**Assignment:** If a line of the records contains the string "call", copy it out.

**Exercise data:**

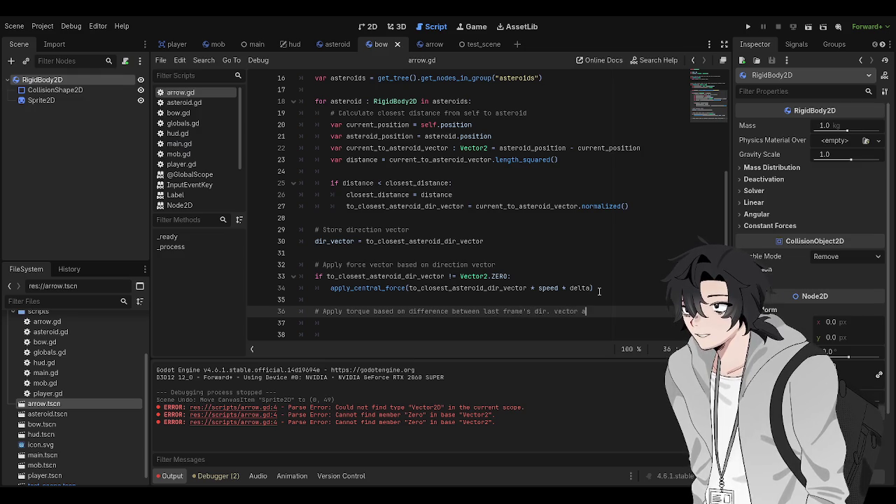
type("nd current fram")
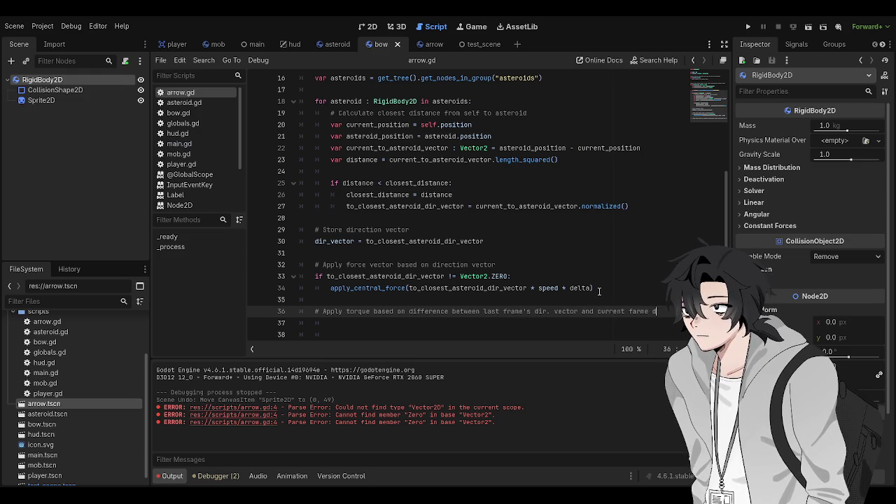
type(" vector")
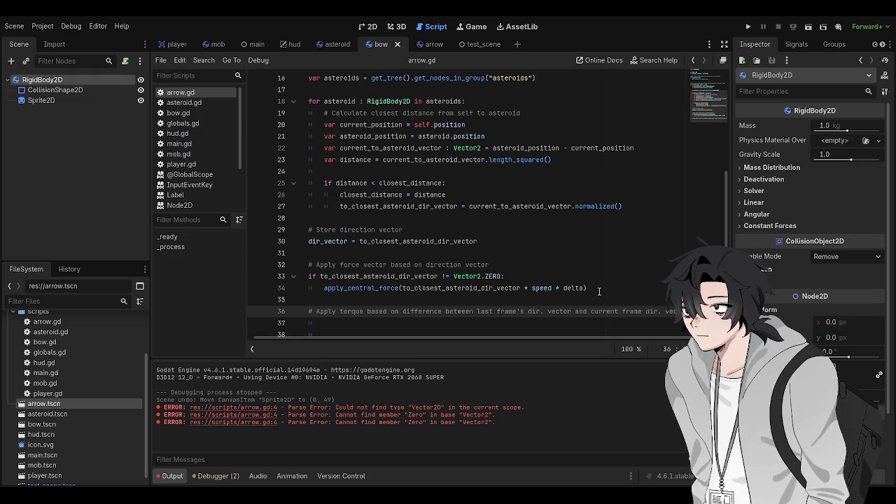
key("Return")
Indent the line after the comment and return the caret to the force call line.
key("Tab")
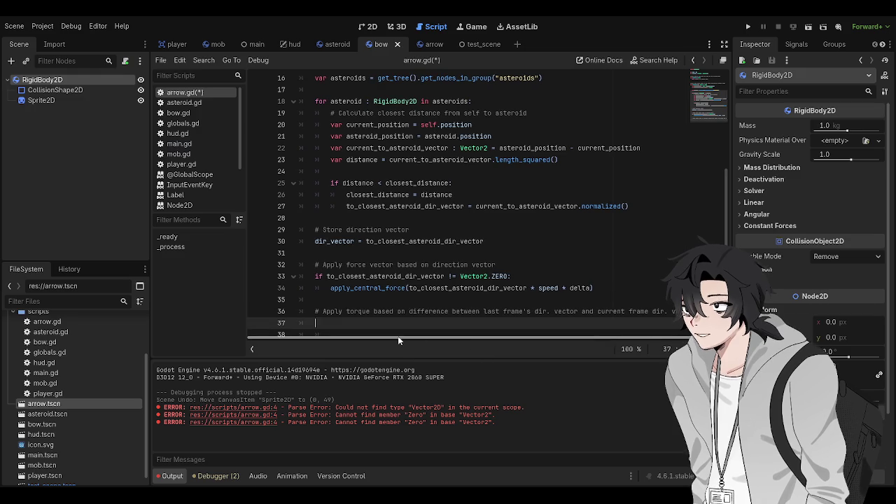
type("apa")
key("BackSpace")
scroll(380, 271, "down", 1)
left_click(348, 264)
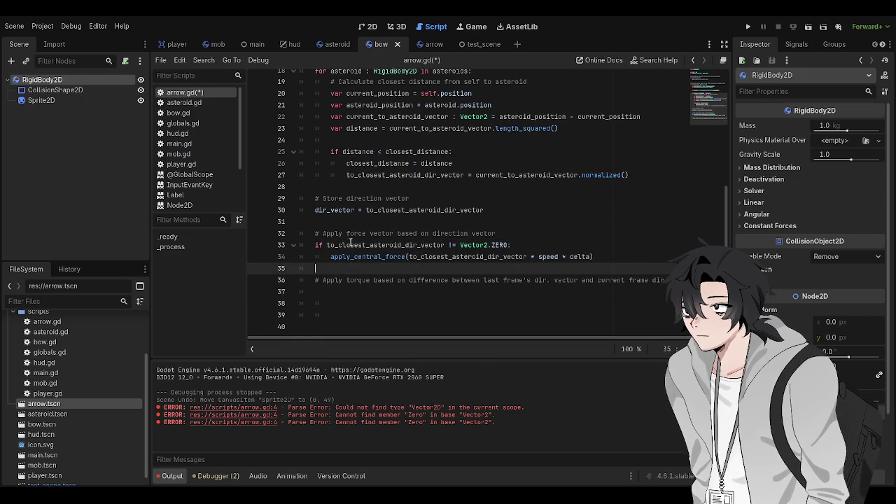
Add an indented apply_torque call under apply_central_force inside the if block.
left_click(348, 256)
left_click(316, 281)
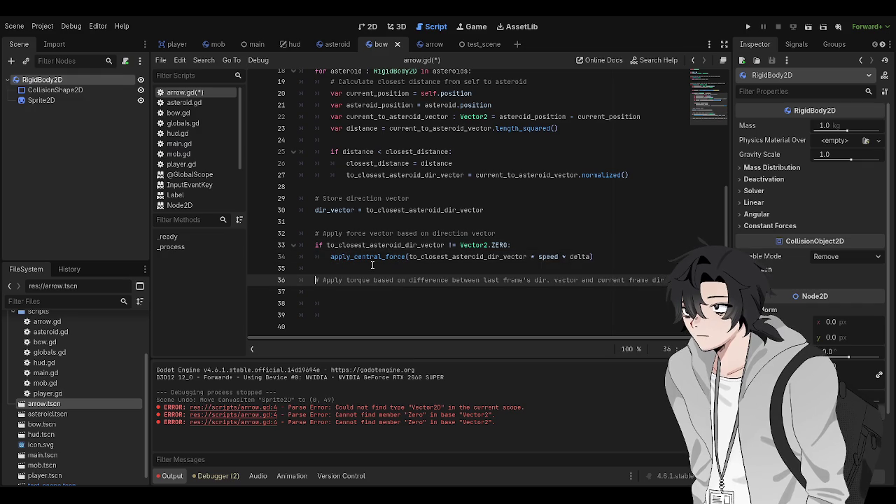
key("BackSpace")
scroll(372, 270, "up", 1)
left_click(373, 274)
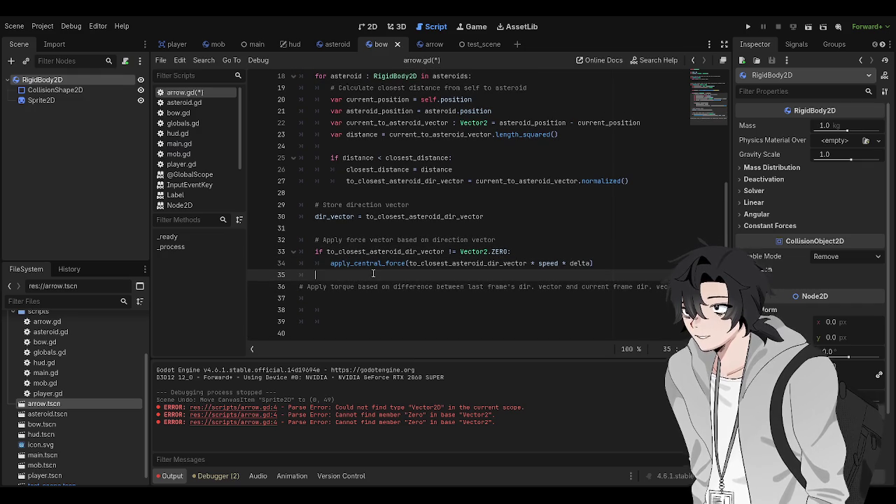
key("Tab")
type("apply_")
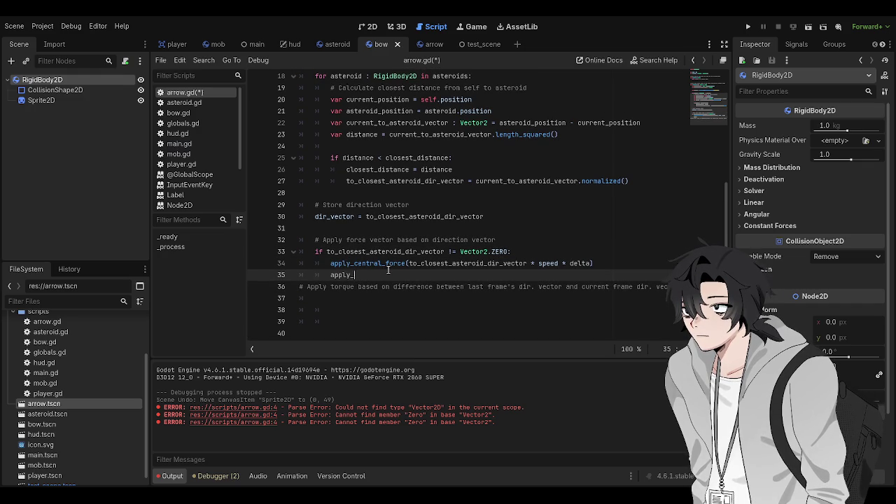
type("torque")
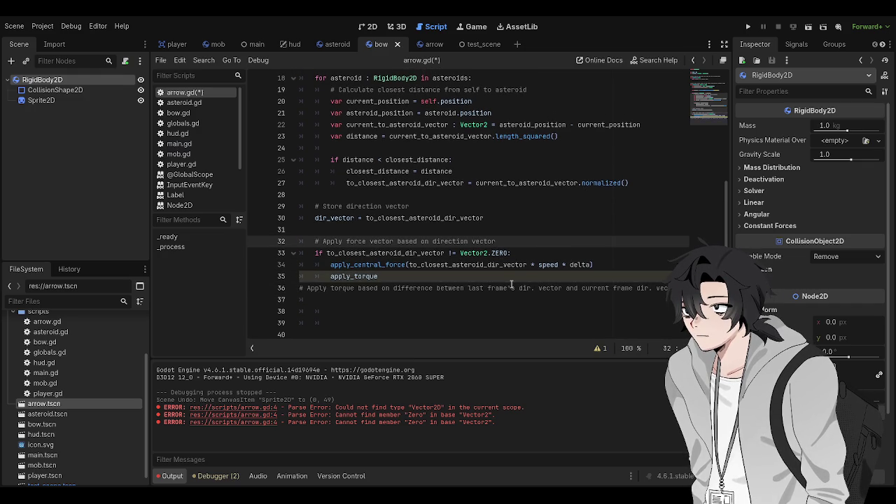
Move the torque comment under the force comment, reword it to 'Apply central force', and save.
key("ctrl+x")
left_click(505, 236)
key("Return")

**Exercise response:**
Indent the line after the comment and return the caret to the force call line.
Add an indented apply_torque call under apply_central_force inside the if block.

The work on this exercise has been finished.